Trailing Blackberry
Trailing blackberry is a native perennial, low trailing shrub. Its trailing or climbing stem is armed with tiny, slender, hooked spines. This species produces male and female flowers borne on separate plants that are white or pink with elongated petals. Both flowers are five petaled. Trailing blackberry produces edible berries in open, sunny areas from April to August.
Flowers
Trailing blackberry produces large white or pink flowers ( to 4 cm across ); in flat-topped purplish-hued clusters from the leaf axis; male and female flowers are separate plants.
Blooming time is April through August.
Fruits
Trailing blackberry produces a hanging berry that is up to 1 cm long. The blackberry is composed of an aggregation of drupes. The color of the berries are deep red to shiny black. The fruits are of same general shape and character as loganberries and boysenberries, but smaller in size. The fruits are edible, sweet, juicy, and fleshy.

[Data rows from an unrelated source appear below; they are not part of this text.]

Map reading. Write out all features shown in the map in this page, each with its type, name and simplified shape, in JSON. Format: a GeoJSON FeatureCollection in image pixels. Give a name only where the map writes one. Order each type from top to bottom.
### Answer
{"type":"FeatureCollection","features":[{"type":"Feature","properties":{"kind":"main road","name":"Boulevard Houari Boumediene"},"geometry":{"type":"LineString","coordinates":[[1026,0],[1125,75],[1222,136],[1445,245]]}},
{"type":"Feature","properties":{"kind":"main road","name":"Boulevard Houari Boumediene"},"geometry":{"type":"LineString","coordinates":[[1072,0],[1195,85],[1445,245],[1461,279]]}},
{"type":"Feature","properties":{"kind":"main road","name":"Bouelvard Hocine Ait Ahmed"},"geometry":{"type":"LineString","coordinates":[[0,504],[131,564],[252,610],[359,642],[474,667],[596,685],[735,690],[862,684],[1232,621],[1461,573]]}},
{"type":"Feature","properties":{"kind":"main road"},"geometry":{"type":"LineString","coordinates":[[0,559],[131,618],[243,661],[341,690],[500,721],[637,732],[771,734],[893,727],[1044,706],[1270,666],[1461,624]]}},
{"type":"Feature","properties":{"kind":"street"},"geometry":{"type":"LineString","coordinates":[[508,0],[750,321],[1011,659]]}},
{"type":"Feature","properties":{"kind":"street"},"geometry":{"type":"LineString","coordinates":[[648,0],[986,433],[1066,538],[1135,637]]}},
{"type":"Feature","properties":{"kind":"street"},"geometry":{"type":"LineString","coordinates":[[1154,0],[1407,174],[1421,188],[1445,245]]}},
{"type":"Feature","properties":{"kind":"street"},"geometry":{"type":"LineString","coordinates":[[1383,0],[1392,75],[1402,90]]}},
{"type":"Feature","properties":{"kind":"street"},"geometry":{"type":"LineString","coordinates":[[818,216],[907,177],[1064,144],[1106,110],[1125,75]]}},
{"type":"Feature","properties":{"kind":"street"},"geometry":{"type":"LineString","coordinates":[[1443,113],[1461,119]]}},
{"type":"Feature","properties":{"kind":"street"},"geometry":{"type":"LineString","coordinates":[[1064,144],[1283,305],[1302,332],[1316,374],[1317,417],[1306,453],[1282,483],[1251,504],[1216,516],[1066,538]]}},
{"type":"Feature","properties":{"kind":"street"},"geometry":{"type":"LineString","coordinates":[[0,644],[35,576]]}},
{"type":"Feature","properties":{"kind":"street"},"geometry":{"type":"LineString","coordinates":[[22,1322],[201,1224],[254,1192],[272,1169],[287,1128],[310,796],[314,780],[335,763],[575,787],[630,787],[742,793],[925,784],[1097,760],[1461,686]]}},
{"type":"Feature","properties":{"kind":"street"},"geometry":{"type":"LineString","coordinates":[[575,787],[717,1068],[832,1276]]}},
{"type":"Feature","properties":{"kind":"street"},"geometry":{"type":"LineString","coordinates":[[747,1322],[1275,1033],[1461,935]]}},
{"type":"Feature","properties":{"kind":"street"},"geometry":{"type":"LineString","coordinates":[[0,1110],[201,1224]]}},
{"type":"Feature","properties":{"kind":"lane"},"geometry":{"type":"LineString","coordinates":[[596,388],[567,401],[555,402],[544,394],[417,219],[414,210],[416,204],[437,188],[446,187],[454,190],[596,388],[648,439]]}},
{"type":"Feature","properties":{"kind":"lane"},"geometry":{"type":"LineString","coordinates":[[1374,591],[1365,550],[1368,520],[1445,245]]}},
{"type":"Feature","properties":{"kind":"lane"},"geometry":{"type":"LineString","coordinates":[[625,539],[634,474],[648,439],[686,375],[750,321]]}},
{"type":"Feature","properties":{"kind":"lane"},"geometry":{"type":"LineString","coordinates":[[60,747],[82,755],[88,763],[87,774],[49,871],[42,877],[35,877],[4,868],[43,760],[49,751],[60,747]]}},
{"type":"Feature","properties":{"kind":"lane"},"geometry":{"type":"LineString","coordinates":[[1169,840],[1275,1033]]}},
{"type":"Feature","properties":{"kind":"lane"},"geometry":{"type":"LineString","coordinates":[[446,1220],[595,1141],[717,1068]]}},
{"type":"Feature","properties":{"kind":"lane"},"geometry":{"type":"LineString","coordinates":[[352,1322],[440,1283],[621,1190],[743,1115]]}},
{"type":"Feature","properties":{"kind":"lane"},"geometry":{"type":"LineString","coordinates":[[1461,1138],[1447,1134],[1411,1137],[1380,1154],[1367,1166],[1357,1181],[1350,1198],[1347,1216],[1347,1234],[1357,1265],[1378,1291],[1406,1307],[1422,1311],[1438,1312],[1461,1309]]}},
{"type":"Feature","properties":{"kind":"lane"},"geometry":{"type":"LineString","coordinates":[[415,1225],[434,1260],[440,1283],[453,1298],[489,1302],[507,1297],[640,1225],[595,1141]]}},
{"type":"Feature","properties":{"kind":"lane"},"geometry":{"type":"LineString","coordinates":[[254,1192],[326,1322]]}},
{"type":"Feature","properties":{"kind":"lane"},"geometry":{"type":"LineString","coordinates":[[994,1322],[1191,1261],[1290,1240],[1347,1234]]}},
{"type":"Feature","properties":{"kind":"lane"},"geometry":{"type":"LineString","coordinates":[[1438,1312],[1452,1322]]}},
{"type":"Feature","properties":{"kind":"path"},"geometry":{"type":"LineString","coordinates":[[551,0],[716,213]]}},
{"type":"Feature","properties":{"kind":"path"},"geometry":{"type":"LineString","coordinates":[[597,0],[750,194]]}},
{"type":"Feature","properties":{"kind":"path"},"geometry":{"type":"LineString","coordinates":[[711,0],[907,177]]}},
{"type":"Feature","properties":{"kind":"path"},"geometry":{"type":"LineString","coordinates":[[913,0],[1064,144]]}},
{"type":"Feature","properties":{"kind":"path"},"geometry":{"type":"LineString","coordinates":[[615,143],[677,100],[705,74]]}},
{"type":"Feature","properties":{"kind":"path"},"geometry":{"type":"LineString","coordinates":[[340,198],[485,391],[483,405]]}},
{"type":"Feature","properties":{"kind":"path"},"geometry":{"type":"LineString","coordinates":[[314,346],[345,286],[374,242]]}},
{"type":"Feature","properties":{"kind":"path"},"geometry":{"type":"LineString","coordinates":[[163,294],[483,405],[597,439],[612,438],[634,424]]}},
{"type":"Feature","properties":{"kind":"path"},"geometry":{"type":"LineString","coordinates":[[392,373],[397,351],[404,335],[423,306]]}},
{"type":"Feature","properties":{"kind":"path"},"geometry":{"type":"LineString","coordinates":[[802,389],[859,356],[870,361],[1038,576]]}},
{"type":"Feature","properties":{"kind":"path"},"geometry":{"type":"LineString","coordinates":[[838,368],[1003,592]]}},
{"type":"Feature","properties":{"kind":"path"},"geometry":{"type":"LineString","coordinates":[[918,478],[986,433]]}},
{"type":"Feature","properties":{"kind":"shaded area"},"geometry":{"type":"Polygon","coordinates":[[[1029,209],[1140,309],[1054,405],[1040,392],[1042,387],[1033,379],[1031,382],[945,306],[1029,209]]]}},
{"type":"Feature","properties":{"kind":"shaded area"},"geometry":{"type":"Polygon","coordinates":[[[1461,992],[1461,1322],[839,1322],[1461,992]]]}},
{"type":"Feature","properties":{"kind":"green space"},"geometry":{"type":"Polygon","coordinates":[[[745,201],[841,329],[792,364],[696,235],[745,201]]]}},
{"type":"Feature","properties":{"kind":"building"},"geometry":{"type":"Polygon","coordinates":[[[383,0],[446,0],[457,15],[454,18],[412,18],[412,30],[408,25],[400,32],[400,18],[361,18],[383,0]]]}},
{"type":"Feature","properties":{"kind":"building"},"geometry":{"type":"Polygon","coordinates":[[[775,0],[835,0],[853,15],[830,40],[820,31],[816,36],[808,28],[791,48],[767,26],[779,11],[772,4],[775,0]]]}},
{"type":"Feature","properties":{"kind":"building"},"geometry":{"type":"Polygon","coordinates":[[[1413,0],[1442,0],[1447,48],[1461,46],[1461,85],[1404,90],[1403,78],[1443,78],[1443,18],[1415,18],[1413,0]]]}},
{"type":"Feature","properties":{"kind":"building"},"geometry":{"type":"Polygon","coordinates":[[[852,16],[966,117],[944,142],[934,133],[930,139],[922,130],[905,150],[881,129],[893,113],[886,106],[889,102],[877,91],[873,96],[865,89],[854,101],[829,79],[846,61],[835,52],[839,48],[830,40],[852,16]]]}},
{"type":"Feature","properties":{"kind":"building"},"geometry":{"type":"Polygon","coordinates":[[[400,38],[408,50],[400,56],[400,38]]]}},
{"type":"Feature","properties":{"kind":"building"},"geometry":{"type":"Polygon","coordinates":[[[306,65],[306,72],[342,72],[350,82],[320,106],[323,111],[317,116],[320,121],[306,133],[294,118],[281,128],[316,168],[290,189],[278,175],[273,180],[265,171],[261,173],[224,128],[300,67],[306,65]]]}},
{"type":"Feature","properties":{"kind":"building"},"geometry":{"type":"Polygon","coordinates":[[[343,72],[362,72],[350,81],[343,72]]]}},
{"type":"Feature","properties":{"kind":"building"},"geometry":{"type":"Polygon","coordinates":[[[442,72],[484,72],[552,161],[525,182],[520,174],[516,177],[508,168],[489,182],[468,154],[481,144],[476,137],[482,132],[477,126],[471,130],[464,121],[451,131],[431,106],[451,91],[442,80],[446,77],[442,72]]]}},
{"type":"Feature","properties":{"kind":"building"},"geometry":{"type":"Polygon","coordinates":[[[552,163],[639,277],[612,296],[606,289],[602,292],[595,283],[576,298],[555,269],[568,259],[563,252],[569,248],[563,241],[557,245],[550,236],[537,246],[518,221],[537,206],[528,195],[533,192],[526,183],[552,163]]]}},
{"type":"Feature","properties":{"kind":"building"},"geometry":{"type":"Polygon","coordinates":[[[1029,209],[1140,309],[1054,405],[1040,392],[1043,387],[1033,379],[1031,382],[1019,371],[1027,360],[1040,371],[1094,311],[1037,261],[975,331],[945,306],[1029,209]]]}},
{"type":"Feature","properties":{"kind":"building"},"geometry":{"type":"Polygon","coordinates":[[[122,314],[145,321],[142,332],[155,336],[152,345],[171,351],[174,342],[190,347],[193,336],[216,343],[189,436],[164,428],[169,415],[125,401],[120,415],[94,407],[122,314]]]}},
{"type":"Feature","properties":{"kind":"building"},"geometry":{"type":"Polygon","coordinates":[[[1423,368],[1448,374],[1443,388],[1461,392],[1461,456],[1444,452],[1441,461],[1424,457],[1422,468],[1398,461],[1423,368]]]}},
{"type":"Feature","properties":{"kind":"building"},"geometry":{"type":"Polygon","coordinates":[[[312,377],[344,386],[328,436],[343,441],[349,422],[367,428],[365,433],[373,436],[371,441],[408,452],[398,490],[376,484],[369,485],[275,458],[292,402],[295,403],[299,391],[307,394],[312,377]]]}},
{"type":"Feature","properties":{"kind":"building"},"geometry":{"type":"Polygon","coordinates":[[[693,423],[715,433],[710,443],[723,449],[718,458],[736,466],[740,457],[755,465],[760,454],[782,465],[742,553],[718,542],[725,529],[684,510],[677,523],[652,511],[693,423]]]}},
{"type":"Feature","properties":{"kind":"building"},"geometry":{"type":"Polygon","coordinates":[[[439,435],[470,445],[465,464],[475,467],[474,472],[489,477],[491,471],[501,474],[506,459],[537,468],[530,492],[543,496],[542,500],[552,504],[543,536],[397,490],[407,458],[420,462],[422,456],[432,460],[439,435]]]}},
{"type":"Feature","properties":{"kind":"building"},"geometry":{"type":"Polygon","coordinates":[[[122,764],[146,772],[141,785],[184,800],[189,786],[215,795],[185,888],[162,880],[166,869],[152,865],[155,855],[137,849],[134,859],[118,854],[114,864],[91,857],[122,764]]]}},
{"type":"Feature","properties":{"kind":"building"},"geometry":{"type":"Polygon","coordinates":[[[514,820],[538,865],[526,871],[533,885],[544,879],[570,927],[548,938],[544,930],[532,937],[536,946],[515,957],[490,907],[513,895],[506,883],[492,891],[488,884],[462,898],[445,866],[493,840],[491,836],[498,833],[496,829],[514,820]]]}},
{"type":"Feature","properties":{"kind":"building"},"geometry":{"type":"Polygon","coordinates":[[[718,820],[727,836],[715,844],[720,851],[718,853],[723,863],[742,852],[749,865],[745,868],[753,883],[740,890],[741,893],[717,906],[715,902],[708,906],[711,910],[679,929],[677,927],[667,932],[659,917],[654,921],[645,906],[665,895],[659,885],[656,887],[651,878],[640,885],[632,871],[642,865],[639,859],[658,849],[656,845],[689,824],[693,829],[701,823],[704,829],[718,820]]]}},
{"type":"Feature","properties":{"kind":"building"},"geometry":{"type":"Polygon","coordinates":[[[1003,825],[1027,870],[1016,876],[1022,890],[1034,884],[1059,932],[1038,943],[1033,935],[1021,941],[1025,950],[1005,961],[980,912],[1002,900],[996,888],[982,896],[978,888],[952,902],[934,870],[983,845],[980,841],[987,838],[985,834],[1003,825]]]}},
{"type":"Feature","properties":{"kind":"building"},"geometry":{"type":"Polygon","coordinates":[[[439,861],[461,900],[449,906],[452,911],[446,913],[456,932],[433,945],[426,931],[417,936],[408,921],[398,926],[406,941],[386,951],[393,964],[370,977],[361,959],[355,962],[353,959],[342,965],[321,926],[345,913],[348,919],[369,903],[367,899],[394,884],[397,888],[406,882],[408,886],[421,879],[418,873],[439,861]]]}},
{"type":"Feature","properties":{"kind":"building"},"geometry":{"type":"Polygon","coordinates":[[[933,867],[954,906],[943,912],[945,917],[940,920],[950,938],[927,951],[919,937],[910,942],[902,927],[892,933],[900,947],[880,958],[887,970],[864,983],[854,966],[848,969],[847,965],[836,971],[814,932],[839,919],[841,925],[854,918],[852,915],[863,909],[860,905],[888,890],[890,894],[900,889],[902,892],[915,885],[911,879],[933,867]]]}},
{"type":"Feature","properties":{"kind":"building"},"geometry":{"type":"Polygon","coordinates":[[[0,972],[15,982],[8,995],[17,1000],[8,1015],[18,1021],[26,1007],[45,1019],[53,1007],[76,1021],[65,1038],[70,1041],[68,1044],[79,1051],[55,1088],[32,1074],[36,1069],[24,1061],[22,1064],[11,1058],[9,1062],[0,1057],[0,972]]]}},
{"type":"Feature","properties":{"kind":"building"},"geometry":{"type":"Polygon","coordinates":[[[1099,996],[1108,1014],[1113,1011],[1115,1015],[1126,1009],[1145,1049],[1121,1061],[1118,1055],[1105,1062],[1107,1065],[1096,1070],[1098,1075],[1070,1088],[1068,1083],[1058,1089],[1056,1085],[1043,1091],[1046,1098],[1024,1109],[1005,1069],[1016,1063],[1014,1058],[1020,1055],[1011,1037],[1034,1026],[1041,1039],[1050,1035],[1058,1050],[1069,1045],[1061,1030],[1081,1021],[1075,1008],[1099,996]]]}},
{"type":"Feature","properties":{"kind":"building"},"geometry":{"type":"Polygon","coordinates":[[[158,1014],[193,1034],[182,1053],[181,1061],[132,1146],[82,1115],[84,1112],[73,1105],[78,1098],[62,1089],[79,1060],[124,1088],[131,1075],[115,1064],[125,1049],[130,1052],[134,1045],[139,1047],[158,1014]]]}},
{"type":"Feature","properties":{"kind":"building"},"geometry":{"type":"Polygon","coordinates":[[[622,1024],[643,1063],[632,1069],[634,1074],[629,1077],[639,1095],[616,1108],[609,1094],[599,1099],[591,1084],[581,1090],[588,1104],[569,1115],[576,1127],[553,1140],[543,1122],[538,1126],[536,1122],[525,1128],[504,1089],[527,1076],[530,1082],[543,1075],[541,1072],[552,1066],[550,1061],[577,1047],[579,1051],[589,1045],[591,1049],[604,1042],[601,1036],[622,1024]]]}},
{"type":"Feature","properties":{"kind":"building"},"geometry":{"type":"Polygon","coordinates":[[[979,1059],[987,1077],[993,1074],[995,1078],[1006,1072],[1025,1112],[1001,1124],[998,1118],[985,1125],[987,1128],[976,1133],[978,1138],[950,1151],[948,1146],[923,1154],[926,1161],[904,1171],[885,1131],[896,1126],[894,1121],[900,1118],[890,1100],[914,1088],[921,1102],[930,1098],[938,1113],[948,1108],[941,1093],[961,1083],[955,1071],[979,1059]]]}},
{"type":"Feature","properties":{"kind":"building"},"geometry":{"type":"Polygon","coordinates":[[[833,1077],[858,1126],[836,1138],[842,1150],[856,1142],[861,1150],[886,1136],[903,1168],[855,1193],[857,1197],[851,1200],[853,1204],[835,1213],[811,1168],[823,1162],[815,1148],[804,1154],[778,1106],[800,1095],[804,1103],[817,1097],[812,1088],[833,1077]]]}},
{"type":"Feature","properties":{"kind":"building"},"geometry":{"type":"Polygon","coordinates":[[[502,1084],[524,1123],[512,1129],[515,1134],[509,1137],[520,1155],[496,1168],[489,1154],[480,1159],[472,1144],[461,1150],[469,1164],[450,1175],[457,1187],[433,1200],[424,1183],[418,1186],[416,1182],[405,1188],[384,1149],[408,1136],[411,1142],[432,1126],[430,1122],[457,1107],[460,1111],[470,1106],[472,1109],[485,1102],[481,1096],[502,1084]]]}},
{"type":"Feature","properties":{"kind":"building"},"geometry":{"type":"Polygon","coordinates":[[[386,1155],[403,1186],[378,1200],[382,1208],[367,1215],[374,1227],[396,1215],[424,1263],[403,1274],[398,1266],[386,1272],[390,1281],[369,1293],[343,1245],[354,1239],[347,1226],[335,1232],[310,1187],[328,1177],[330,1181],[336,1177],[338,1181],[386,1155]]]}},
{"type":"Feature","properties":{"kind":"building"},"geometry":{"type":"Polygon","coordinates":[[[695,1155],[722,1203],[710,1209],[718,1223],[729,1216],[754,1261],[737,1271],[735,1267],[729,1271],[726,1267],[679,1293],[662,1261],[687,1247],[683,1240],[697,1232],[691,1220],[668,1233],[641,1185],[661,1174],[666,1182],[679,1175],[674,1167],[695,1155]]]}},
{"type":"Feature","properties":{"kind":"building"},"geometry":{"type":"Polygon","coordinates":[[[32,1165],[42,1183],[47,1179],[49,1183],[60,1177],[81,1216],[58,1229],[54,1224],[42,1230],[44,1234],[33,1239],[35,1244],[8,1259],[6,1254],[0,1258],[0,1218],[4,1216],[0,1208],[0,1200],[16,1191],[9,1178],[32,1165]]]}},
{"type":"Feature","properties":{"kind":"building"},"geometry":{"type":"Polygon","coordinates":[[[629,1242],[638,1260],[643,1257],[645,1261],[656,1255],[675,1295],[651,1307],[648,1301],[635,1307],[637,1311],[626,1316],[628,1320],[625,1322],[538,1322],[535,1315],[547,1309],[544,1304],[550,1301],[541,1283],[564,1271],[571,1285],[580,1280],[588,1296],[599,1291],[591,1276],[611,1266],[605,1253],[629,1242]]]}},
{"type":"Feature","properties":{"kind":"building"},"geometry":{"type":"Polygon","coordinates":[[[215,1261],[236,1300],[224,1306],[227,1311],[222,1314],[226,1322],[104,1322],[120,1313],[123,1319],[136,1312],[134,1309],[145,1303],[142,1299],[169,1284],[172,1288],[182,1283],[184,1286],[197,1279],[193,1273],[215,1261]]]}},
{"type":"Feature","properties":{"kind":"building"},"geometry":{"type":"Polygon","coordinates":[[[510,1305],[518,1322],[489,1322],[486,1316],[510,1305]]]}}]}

Trailing blackberry is prevalent and abundant on disturbed sites, at low to middle elevations. It also can behave as a weed in some suburban and rural areas. Because the fruit of trailing blackberry is at ground level, it is a important food source for a variety of birds and mammals.
The vines of trailing blackbery were used by the Saanish Indians of Vancouver Island to place over and under food in steam cooking pits, and also for ritual scrubbing. They and other Coast Salish groups sometimes used the fruits as a purple stain. The berries were eaten fresh, or mashed and dried in cakes, by the Straits Salish, Halkomelen, Squamish, Sechelt, Comex, Nootka, and South Kwakiutt. Other indian uses include: using the leaves and roots to treat diarrhea, dysentary, cholera, excessive menstruation, fever, and sores in the mouth. The leaves of this species also were used as a substitution for tea during the Colonial Tea Boycott. Currently, teas made from this species are recommended by herbalists as a diuretic and mild astringent.